As I'm beginning to emerge from (or at least can see the possibility of emerging from) a semester of lots and lots of teaching and service, I'm starting to accumulate a list of things I want and need to read. There's a big stack of antebellum literary addresses, which I love. And then there's the recent scholarship I need to catch up on, like the symposium that the GW Law Review ran last fall on What Does Our Legal System Owe Future Generations. This is a mighty interesting topic--sort of the early twenty-first century version of "should trees have standing," which, btw, will be out in a third edition in the spring.
I haven't seen a lot of blogosphere discussion of this symposium, though that may just be because I've been hunkered down this semester. One way of approaching this, I think, is historically--did previous generations think (and act like) their legal system owed us something? Previous generations have done a heck of a lot for us, no doubt. And they did so in part, perhaps large part, because they were building something better for the future. One of my favorite quotes along these lines is Ralph Waldo Emerson's observation in "The American Scholar" that insects store up for future generations. He found the common elements of the human mind to store up knowledge "like the fact observed in insects, who lay up food before death for the young grub they shall never see." There's a great tradition in America--and in human society more generally, I suppose, though I don't have the expertise to testify to it--of making sacrifices for future generations, of doing something so that people whose names we will never know can have a better life. One thinks, of course, of the American Revolution here -- and of course the Puritans' Errand into the Wilderness.
Perhaps tragically, though unsurprisingly, there's also a very long lineage to the tradition of getting as much as one can at the present and letting future generations fend for themselves. In fact, I'd say that tradition has a much more robust lineage than the one of the sense that we owe duties to future generations.
And, returning to the idea that there are duties owed to future generations, whether those were seen as legally enforceable duties is a separate matter. Moreover, how those principles might have operated in legislatures and courts is something worth some mental elbow grease. I suppose one place to think about this in private law is in the law of trusts, where we are self-consciously looking to preserve something for future beneficiaries. But even there, the inquiry is defined by the settlor's intent. As I say, I'm looking forward to thinking through these papers in some detail as I take a break from plowing through stacks and stacks of exams.

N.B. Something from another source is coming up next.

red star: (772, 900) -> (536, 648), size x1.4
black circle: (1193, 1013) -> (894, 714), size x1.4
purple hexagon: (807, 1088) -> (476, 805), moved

The image is of a Sycamore tree at the Brandywine Battlefield Park, next to the house where LaFayette stayed at the time of the battle. The tree was a lot smaller then, though apparently it was already at that point over 100 years old. How's that for an image for talk of the debts past generations incurred on our behalf? I'll get a nice picture of that when I'm home over winter break, I hope. Also, as long as I'm making promises about pictures I'll take when I'm in Philly, I want to get a picture of the Civil War monument in the park near where I grew up -- it is, of course, of a United States soldier, which is a switch from the photos I've been taking of late of Confederate monuments.
Update: Gerald Korngold had a very important article on this topic, "Resolving the Intergeneratonal Conflicts of Real Property Law: Preserving Free Markets and Personal Autonomy for Future Generations," in the American University Law Review back in 2007. One of the key paragraphs in Korngold's article is:
Citizens, courts, and legislators of our current generation need to consider the future generations as stakeholders among the usual constituencies as we continue the evolutionary shaping of our doctrines and system of land transactions. While electoral politics and public choice theory (affecting legislators and elected judges) may tell us that it will be difficult to provide a seat at the table for the future generations,10 it is our obligation as citizens and parents to do so. As citizens, we continue to be participants in the great American experiment of building a new and better society, and we need to allow the opportunity for future generations to continue in that quest as well. As parents, we are devoted to the raising of our children and grandchildren. We seek to build a better world for them to inherit, a wish that entails our making decisions today that will affect the future that our children will occupy. At times conflicting with this benign paternalistic activity is our desire to empower our children and to make them autonomous adults able to find fulfillment and happiness through their own efforts.
On this subject I always have the overwhelming urge to ask, "Future generations? What did they ever do for us?"
More seriously, though, there is a fairly larger philosophical literature on the subject, mostly under the heading "justice between generations". The "modern" discussion of the issue in philosophy goes at least back to Rawls, who has several discussions on the issue, partly related to his idea of a "just savings principle", in _A Theory of Justice_. (The idea is also discussed, to some degree, by Mill, in particular in his idea of a "stationary state economy" and by Sidgwick, though less directly, I think. It's possible that other philosophers spent time on the idea between Sidgwick and Rawls but I'm not sure.) How easily this philosophical discussion can be translated into useful legal or political principles is, of course, unclear.